--- Parts of the exercise ---
1. List every area of the business that the school lunch sustainability text says environmental considerations are built into.
2. Reproduce everything in the school lunch sustainability text from "It helps ensure" down to "standard primary menus.".

------ Document segment ------

Small changes can make a meaningful difference — especially when they happen across thousands of school lunches every day.
Our wider sustainability work is underpinned by our ISO 14001 certified Environmental Management System and Environmental Management Plan. This provides a clear framework for managing our environmental responsibilities, monitoring our impact and continually improving the way we work.
It helps ensure that environmental considerations are built into everyday decision-making across the business, from menu development and waste reduction to supplier relationships, transport, packaging and kitchen operations.
Every Monday is Planet Plate Day on our standard primary menus.
This is our weekly planet-friendly day, where colourful, plant-rich dishes take centre stage. The focus is on food that tastes great, feels familiar and helps children build confidence with a wider variety of ingredients.
As part of Planet Plate Day, Monday menus remain meat and fish free. This helps us reduce the environmental impact of our menus while still offering meals that are nutritious, balanced and enjoyable.
Our Autumn 2026 standard primary menus have achieved the Silver School Plates Award from ProVeg UK.

------ Extracted material ------

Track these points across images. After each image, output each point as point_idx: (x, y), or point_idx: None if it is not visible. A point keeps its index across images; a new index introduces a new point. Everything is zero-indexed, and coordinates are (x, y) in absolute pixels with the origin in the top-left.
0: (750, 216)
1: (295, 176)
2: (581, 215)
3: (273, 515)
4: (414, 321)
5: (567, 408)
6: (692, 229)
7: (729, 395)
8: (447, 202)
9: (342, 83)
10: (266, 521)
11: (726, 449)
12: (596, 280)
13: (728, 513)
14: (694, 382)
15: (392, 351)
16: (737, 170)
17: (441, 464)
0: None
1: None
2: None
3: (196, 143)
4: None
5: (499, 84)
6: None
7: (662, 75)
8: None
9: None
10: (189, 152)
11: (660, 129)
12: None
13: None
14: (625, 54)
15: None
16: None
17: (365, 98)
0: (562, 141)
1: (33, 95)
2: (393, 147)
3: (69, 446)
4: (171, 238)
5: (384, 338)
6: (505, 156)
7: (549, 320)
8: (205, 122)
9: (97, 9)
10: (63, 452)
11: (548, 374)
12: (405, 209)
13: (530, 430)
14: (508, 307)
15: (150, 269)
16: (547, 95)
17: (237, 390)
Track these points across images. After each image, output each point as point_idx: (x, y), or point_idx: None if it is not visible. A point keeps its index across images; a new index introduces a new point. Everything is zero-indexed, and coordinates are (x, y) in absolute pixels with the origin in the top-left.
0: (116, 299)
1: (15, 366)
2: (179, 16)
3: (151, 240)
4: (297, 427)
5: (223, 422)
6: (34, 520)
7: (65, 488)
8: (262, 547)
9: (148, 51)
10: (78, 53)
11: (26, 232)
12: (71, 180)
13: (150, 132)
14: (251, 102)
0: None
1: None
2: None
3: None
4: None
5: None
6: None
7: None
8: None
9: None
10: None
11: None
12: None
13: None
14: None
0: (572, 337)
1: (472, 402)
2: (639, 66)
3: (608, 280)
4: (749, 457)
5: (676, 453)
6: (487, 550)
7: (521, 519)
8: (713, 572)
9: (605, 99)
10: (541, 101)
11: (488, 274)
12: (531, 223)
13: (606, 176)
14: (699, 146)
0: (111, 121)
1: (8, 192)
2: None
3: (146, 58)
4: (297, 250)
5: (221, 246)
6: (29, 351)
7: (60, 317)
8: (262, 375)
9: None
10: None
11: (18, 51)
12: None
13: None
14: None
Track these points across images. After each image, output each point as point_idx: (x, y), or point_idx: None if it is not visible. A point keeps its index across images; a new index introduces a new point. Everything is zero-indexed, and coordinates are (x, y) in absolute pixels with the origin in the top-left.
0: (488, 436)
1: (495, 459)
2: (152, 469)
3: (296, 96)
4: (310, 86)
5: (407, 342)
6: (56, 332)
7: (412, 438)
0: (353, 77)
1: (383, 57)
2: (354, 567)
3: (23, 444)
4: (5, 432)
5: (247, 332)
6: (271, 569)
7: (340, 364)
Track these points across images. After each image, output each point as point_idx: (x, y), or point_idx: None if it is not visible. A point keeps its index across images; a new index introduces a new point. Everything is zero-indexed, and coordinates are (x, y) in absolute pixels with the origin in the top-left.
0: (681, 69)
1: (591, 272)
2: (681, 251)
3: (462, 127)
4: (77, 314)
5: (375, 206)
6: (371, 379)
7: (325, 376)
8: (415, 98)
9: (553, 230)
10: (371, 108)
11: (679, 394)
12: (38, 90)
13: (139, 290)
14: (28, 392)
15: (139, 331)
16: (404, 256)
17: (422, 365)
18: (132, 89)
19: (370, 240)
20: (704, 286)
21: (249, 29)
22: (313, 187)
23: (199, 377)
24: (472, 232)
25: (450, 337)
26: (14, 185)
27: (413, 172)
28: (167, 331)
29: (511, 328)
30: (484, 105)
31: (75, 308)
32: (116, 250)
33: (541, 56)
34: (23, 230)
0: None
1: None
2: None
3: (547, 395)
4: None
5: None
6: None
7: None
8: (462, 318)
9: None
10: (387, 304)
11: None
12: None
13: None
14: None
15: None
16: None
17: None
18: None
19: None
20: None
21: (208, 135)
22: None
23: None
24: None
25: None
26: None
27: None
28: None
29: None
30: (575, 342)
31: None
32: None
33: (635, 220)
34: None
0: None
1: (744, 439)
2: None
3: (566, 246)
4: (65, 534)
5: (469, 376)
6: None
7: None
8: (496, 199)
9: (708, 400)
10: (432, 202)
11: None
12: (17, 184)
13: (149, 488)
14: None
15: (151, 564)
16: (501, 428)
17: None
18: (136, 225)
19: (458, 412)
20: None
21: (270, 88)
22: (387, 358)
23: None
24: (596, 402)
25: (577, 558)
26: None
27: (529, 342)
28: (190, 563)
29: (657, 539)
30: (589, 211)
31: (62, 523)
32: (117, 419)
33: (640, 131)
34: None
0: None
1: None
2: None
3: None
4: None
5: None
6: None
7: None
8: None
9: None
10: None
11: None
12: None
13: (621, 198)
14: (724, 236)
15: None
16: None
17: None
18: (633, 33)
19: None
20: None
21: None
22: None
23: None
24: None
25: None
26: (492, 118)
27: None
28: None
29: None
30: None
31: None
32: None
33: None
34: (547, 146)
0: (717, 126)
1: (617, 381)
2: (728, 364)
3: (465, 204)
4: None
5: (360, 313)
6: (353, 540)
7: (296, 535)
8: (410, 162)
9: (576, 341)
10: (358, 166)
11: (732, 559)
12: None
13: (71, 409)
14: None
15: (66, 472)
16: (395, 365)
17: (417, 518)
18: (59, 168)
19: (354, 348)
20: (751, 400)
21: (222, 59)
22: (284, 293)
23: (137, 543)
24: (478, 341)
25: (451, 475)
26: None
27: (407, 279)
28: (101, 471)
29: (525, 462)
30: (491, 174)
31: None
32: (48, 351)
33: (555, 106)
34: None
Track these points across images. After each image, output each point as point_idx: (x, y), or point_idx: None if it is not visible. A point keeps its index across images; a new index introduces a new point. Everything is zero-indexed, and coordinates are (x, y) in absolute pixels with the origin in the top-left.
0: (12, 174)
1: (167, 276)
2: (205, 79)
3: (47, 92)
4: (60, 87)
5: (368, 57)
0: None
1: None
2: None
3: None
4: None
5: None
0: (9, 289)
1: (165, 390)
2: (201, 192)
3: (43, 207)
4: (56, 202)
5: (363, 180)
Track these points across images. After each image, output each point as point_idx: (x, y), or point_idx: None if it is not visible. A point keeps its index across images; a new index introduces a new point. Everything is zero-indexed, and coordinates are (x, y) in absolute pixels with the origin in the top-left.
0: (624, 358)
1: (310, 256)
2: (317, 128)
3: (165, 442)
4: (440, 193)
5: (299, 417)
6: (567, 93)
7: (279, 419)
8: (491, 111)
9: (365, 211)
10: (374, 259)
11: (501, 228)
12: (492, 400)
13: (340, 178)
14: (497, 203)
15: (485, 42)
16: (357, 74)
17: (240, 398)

------

--- Answers given ---
1.
- menu development
- waste reduction
- supplier relationships
- transport
- packaging
- kitchen operations

2.
It helps ensure that environmental considerations are built into everyday decision-making across the business, from menu development and waste reduction to supplier relationships, transport, packaging and kitchen operations.
Every Monday is Planet Plate Day on our standard primary menus.